■ Request:
In the forum thread below about a replacement fork for the CAAD 9, translate this sentence into Spanish: "I have 3 caad 9's and every single one of them has a sticker on the steer tube that clearly says 43 mm."

■ Selected text:
# CAAD 9 - Replacement Fork



## DG62 (Jan 18, 2009)

I will soon be building up a CAAD9 frame (58) that came with an Ultra fork. It appears from Cannondale Geometry Chart it lists the fork rake as 4.5 (cm)

I was considering either an Edge 2.0 fork or a 3T Funda Pro that I only find available in 43mm (vice 45).

Does anyone think this would be a bad idea or that I should reconsider? After viewing some of the CAAD 9 pics, it looks like several other CAAD 9 owners have used a 3T.

Thanks in advance.

Dave


----------



## AvantDale (Dec 26, 2008)

I'm replaced my Slice Ultra with a 3T.

I can't tell the 2mm offset difference. What I can tell is my ride got smoother and the steering response better. I saved somewhere around 200 grams.


----------



## shimagnolo (Jun 24, 2009)

AvantDale said:


> I'm replaced my Slice Ultra with a 3T.
> 
> I can't tell the 2mm offset difference. What I can tell is my ride got smoother and the steering response better. I saved somewhere around 200 grams.


agree..aside from significant weight savings..aesthetics wise, i think 3Ts matches well with the overall look of the CAAD..


----------



## DG62 (Jan 18, 2009)

AvantDale:

Thanks for your response. Like shimagnolo, I think the 3Ts fork looks great and it's good to know that the ride improved as well.

I may have to get myself one. 

Dave


----------



## Zachariah (Jan 29, 2009)

Try finding the full carbon Slice Si fork. It was hand-weaved and made by TIME for Cannondale from 1999-2004. Mine weighed 297g cut and is VERY stiff with perfect rake and stable steering response...even at 45mph:


----------



## T K (Feb 11, 2009)

I have been reading on here for months about the 45 mm rake. I have 3 caad 9's and every single one of them has a sticker on the steer tube that clearly says 43 mm. So I am confused. I can't believe I'm the only one here.
I also got the 3T fork for my race bike and it is night and day diff. SMOOTH!!! You'll love it. 
Go to PBK and use a discount code.


----------



## zamboni (Sep 11, 2003)

Where is the sticker indicated 43mm rake? I'm not an engineer and I won't mess with the bike setup beside there must be a reason why Cannondale road bike all use 45mm rake setup.


----------



## kneejerk (Feb 2, 2007)

■ Provided records:
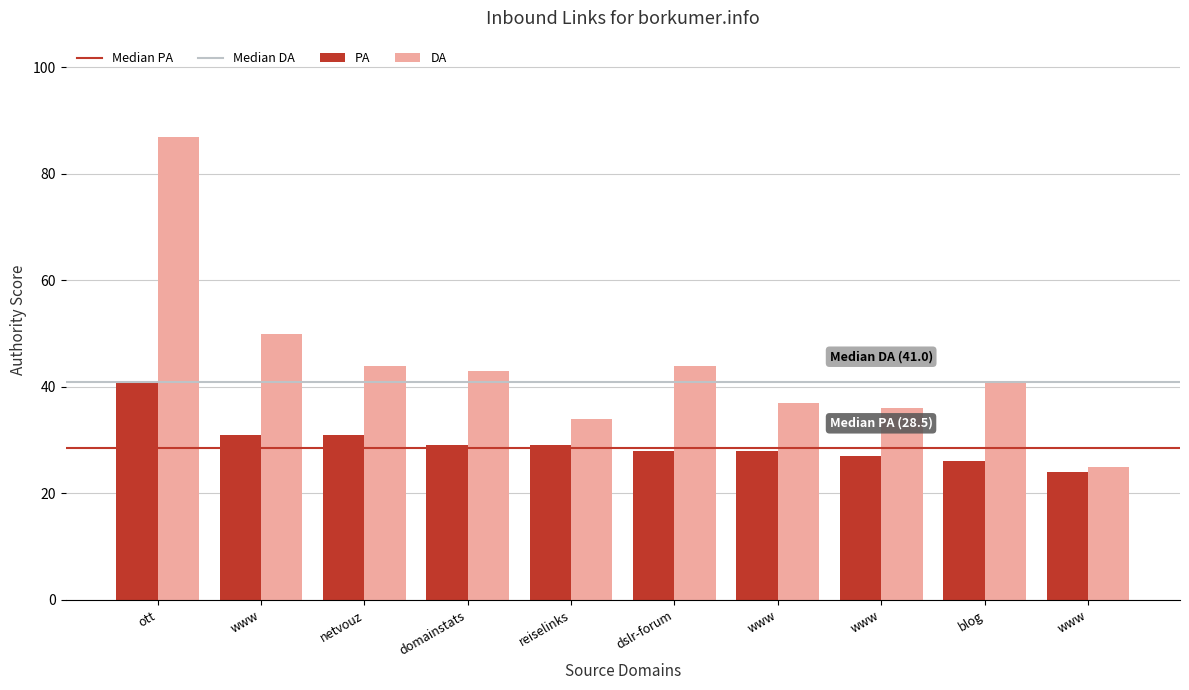

How many groups of bars are there?

10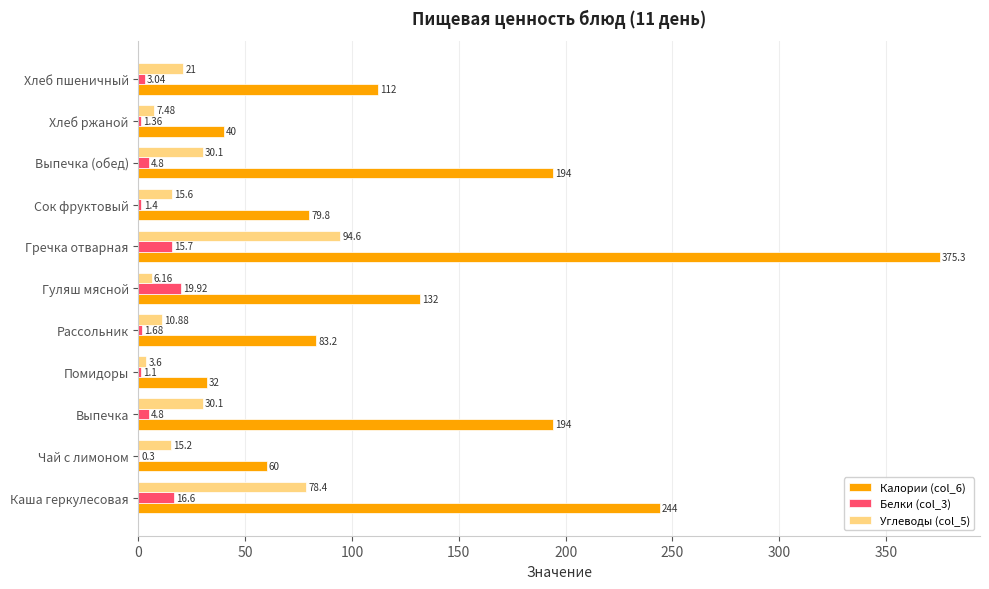

Is the value of Белки (col_3) at Выпечка (обед) greater than the value of Углеводы (col_5) at Помидоры?

Yes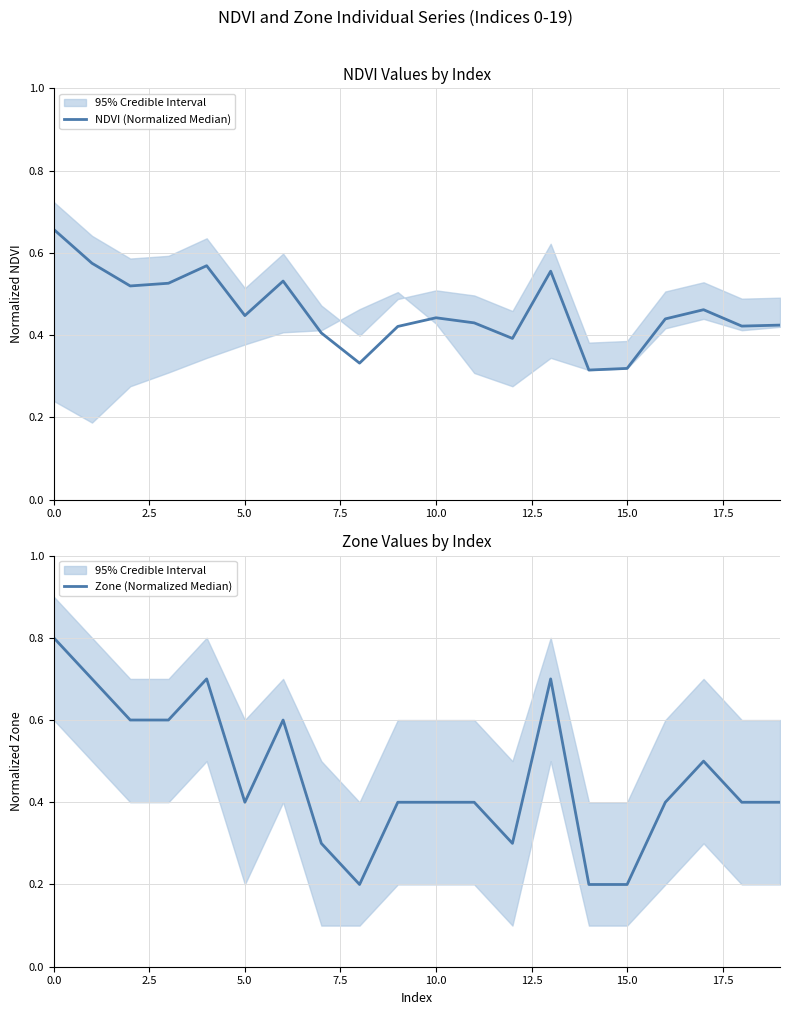

What is the label of the 6th point from the right?

14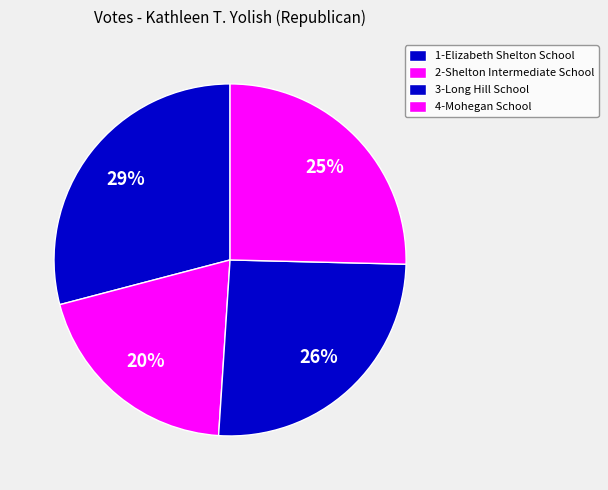

Count the number of slices in the pie.

4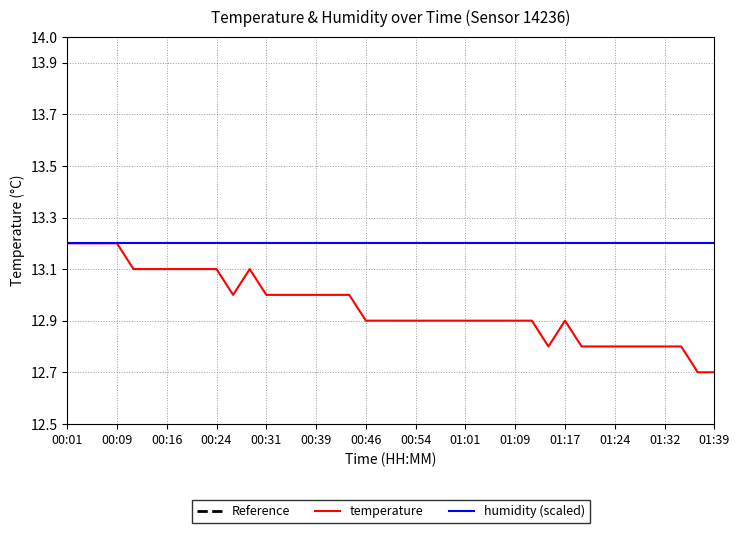

What is the difference between the values at 00:01 and 01:19?

0.4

■ Answer to the problem:
Tengo 3 caad 9 y todas y cada una de ellas tienen una pegatina en el tubo de dirección que indica claramente 43 mm.